Friday 29 May 2020 4:53 pm

FTSE 100 tumbles as US-China tensions rise over Hong Kong

The FTSE 100 tumbled in afternoon trading to close 2.5 per cent lower lower as a spike in tensions between the US and China shook investors.

London’s main stock index closed at 6,061 points. It nonetheless finished higher for the week, with many analysts saying investors were profit-taking today.

Read more: Italian and French economies crash in first quarter as coronavirus bites

US stocks also fell, although their decline was less pronounced, having dropped on US-China tensions yesterday. The S&P 500 index was 0.4 per cent lower in morning trading. The Dow Jones was down 0.7 per cent.

Investors also sold shares on the continent, with the pan-European Stoxx 600 down 1.5 per cent. Germany’s Dax was 1.6 per cent lower.

Investors were jittery after Trump announced he would hold a press conference about China later today.

It followed the decision by China’s parliament to approve the security law for Hong Kong which many fear that it could lead to the end of the autonomous city’s special status.

Trump could announce economic measures to try to punish China.
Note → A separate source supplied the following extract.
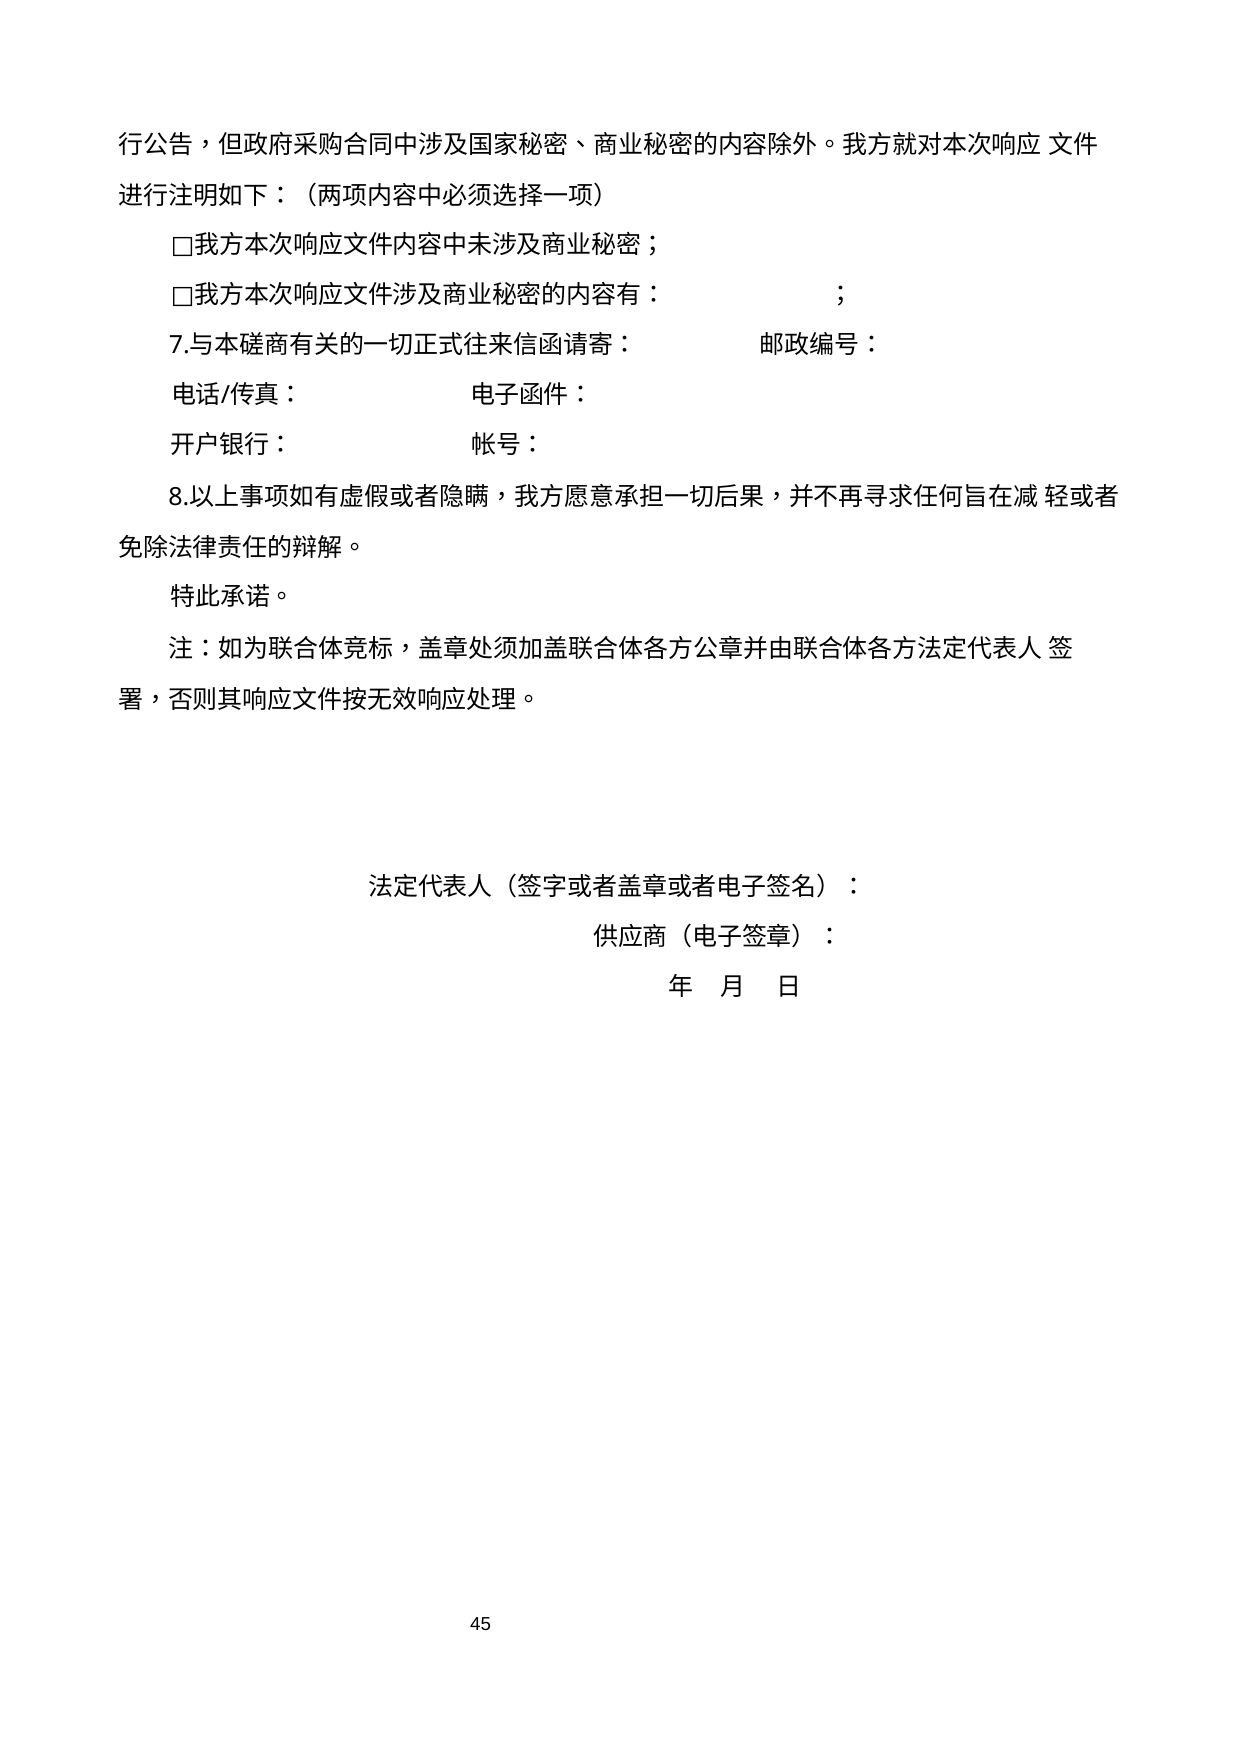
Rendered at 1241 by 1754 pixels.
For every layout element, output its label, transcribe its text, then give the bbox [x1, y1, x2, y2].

That could threaten to derail the global economic recovery from coronavirus.

“Animosity between the two governments has been growing lately as the US are not happy with the way the Beijing administration is treating minority communities,” said David Madden, market analyst at trading platform CMC Markets.

Travel-linked firms drag down FTSE 100

Internationally focused firms dropped sharply on the FTSE 100. Rolls Royce ended 15 per cent lower after a bruising day. Joshua Mahony, senior market analyst at trading platform IG, said: “Rolls-Royce has come under significant selling pressure this morning.”

He said this was because the stock was “hit by a double-whammy of a substantial hedge fund sale and S&P [credit rating] downgrade to ‘junk’”.

Airline operators Easyjet and IAG both shed more than six per cent of their value. Investors appeared to second-guess the recent recovery in the industry’s stocks.

“While the aviation sector may pick up amid a rise in holiday bookings, the possibility of new airplane orders appears to be a step too far for now,” Mahony said.

Chris Beauchamp, senior market analyst at IG, said that Trump’s afternoon tweet, which just read “CHINA!” spooked markets. 

Read more: Twitter flags Trump tweet for ‘glorifying violence’ as row escalates

“Market action this afternoon seems to have pivoted off a single-word tweet from the US president,” he said. 

“Given the president’s record we can probably guess that it is not likely to be a particularly positive statement.”

Markets end strong week on a low

In the US, investors were nervous ahead of Trump’s press conference. As on the FTSE 100, many of the hardest-hit Wall Street shares were industry-focused companies that could suffer from another freeze in relations with China.

On the Dow Jones, Boeing dropped more than three per cent. Aerospace conglomerate Raytheon Technologies and Caterpillar were among the biggest fallers.

“If Trump decides to proceed with mild action, like travel and/or financial sanctions on Chinese officials, we don’t expect equities to tumble much,” said Charalambos Pissouros, senior market analyst at JFD Group.

“In case the US’s response is a bolder one, like scrapping the ‘phase one’ trade deal and/or imposing fresh tariffs, the slide in risk assets could be larger.”

Read more: Italian and French economies crash in first quarter as coronavirus bites

Madden said: “Some dealers are sitting on their hands as they are afraid the Donald might go on a tirade against the Chinese government.” 

“All things considered, the indices are holding up alright, but the absence of buying is notable, seeing as US markets were powering ahead earlier this week.” 

Oil rally runs out of steam

Oil prices were lower, with the US benchmark price down 0.2 per cent to $33.60 per barrel. Brent crude was 0.9 per cent lower at $35.

Craig Erlam, market analyst at currency platform Oanda, said: “The oil price recovery has well and truly stalled, with WTI and Brent off a few percent today.” It came after data showed another large inventory build on Wednesday. 

“It’s been some recovery for crude prices so a period of profit taking can only be healthy,” Erlam said. “With economies gradually reopening, there’s plenty more time for upside, assuming it all goes to plan of course.”

Government bond prices rose, signalling that investors were buying up safe assets as they sold equities.

Read more: Profit nearly halves at Nationwide as it books expected coronavirus losses

Despite today’s falls, stock markets will end the week higher than where they started. Investors have been cheered by countries’ moves to lift coronavirus lockdowns.

Mahony said that “fears over the impending US reaction to Chinese actions in Hong Kong [are] driving traders to bank their profits ahead of the weekend” today.